Exercise 1: Decide whether each statement agrees with the robot variant composition page, answering yes or no and quoting the deciding words of the page. (a) The page recommends defining each robot combination as an entirely new model with its own XML file. (b) Some variants override gripper mount position and quaternion offsets. (c) Workspace positioning offsets specify where the robot should be placed relative to tables or bins.
Exercise 2: From the robot variant composition page, copy the part that opens with the words containing "A compositional robot" and closes with "an alternative gripper.", swapping "wheeled" for "tracked".

━━━ Excerpted passage

Principle:ARISE Initiative Robosuite Robot Variant Composition
| Knowledge Sources | |
|---|---|
| Domains | Robotics, Simulation, Software Composition |
| Last Updated | 2026-02-15 07:00 GMT |
Overview
A compositional approach to creating robot variants by inheriting from existing robot model classes and overriding specific properties such as default base type, gripper type, initial joint configuration, and workspace positioning offsets.
Description
Real-world robotics frequently involves combining the same manipulator arm with different bases, grippers, or mounting configurations to create distinct robot setups. Rather than defining each combination as an entirely new model with its own XML file, a compositional approach allows new robot variants to be created by subclassing an existing robot model and overriding only the properties that differ. This produces lightweight variant definitions that are easy to maintain and reason about.
A compositional robot variant typically overrides a small set of properties on a parent robot model class. The most common overrides include the default base type (switching from a fixed mount to a wheeled or legged platform), the default gripper (substituting a parallel-jaw gripper with a dexterous hand), the initial joint configuration (adjusting arm pose for the new base height or workspace), and workspace positioning offsets (which specify where the robot should be placed relative to tables or bins of different sizes). Some variants also override gripper mount position and quaternion offsets to handle mechanical differences in the attachment interface between the arm and an alternative gripper.

━━━━━━
━━━ Given information

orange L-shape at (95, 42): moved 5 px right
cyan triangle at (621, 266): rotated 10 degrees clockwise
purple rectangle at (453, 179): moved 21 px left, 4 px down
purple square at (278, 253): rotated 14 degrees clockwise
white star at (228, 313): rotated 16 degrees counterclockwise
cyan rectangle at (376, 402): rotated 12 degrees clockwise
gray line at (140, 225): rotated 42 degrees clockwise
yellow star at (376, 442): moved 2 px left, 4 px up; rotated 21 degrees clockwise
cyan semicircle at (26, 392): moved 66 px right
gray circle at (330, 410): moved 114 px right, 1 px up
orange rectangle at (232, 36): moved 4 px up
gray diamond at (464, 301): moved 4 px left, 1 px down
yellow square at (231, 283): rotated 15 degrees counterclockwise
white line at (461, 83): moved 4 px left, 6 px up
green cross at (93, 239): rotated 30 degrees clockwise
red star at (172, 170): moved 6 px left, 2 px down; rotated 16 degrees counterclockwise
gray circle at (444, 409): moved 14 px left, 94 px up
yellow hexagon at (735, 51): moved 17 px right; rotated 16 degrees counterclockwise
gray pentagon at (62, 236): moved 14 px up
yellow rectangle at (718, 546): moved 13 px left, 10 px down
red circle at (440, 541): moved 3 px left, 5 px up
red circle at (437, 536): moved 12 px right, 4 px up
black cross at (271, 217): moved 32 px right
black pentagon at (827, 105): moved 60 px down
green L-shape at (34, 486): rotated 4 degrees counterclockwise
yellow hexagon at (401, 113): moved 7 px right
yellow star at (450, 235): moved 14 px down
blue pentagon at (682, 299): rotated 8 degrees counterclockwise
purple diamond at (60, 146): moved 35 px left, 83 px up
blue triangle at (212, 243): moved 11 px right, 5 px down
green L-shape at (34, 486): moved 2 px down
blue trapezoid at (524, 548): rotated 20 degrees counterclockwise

━━━━━━

Response area 1:
(a) No: "Rather than defining each combination as an entirely new model with its own XML file, a compositional approach allows new robot variants to be created by subclassing an existing robot model and overriding only the properties that differ."
(b) Yes: "Some variants also override gripper mount position and quaternion offsets to handle mechanical differences in the attachment interface between the arm and an alternative gripper."
(c) Yes: "which specify where the robot should be placed relative to tables or bins of different sizes"

Response area 2:
A compositional robot variant typically overrides a small set of properties on a parent robot model class. The most common overrides include the default base type (switching from a fixed mount to a tracked or legged platform), the default gripper (substituting a parallel-jaw gripper with a dexterous hand), the initial joint configuration (adjusting arm pose for the new base height or workspace), and workspace positioning offsets (which specify where the robot should be placed relative to tables or bins of different sizes). Some variants also override gripper mount position and quaternion offsets to handle mechanical differences in the attachment interface between the arm and an alternative gripper.